* WHAT YOU HAVE TO DO
Restate word for word the lines of the records below, starting at the line that contains "Once you hook" and ending at the line that contains "- If you're", with both of those lines included and nothing else.

(Plain-text document sources)
* * * * *

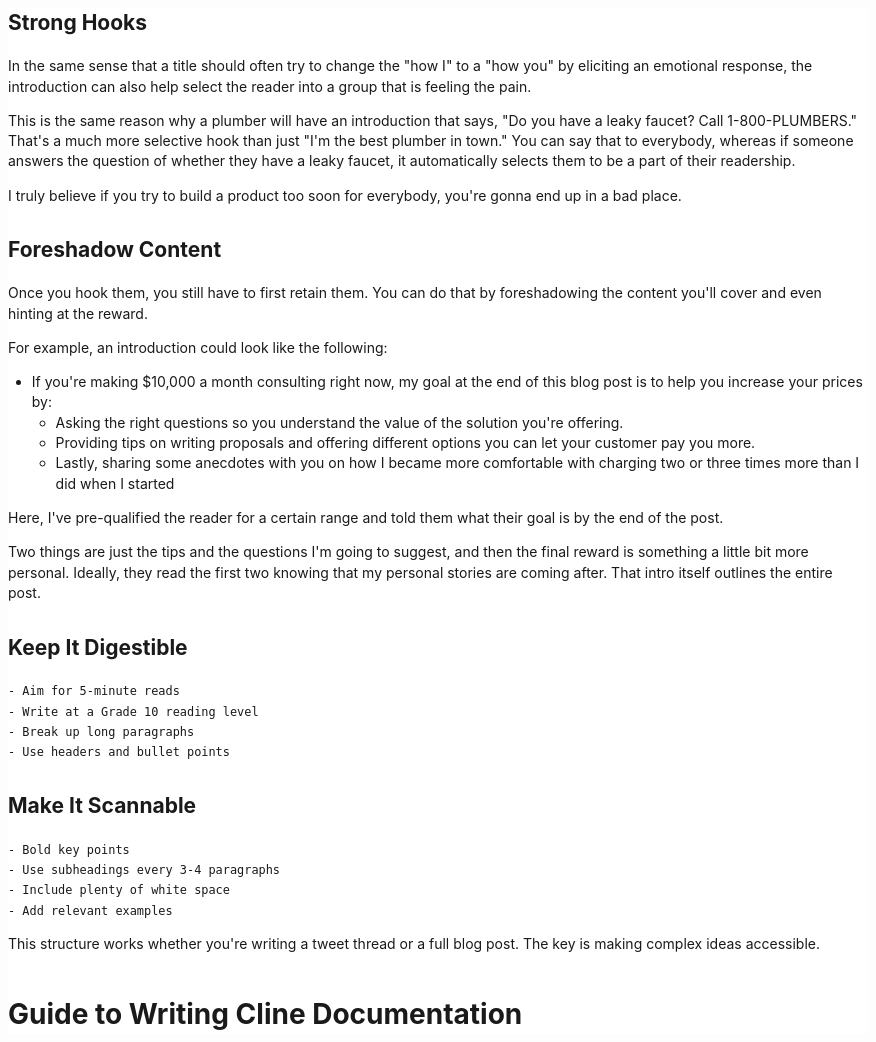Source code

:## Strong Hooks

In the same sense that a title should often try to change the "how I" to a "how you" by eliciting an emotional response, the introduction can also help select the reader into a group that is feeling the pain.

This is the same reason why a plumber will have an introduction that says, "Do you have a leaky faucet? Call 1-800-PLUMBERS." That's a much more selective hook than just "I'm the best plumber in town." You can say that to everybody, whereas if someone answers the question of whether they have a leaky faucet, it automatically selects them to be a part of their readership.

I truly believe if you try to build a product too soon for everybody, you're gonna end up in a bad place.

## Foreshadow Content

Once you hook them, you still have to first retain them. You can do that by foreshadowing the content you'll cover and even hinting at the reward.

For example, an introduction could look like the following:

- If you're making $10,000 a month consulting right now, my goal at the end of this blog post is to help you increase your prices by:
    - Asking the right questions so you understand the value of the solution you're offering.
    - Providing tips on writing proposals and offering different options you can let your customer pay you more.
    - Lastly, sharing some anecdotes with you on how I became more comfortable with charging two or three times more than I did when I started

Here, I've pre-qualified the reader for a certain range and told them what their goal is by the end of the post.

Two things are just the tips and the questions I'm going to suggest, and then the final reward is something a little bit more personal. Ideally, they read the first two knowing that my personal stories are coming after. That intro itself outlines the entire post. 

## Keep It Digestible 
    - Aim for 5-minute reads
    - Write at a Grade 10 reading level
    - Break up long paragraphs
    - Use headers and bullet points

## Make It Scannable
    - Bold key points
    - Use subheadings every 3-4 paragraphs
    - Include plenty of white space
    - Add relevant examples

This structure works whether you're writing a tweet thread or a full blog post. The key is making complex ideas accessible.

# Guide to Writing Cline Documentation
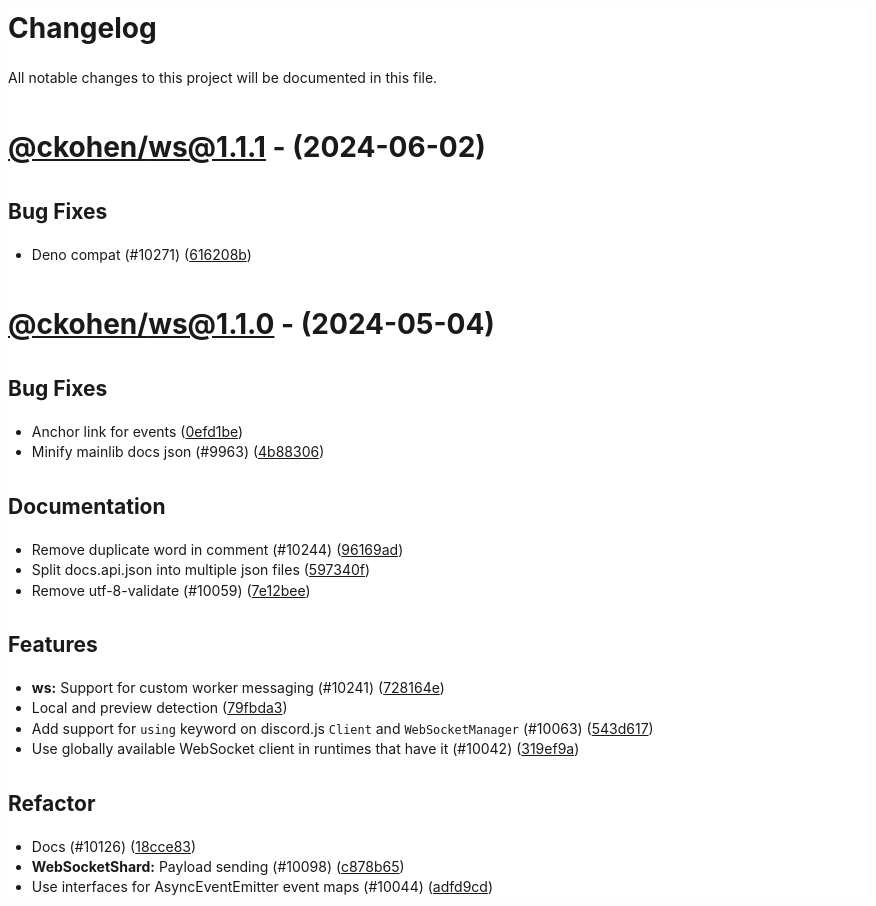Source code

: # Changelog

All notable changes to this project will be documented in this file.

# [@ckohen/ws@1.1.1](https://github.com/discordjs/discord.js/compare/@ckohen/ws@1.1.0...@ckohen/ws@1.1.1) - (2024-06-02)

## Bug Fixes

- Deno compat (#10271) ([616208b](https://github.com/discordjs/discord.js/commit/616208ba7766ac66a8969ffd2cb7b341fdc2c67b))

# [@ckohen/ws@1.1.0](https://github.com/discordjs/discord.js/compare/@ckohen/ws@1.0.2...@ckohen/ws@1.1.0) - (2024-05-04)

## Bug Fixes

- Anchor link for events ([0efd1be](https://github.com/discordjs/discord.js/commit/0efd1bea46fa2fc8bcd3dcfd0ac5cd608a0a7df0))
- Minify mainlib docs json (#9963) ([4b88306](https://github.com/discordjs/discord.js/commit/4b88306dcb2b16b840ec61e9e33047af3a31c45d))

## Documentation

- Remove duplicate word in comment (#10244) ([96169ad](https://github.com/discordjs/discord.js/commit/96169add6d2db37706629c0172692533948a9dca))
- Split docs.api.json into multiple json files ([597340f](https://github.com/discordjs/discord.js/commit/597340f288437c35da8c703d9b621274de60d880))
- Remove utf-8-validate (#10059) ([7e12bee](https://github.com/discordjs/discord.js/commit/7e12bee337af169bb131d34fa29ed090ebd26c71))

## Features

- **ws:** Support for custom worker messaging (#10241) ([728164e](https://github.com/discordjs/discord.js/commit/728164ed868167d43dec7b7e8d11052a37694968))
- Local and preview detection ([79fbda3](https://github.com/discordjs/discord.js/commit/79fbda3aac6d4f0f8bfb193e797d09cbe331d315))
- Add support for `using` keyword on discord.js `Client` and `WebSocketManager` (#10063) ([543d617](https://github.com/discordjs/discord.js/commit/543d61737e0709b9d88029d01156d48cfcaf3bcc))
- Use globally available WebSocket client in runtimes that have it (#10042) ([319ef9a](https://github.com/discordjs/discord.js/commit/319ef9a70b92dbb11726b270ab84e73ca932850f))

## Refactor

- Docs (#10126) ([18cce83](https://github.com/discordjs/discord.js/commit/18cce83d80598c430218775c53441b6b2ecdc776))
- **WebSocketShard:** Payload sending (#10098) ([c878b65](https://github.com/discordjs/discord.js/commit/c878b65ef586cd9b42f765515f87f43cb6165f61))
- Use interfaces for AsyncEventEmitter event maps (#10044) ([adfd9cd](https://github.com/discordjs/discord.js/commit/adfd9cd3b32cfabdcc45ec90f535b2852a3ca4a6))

* * * * *

* REPLY
Once you hook them, you still have to first retain them. You can do that by foreshadowing the content you'll cover and even hinting at the reward.

For example, an introduction could look like the following:

- If you're making $10,000 a month consulting right now, my goal at the end of this blog post is to help you increase your prices by:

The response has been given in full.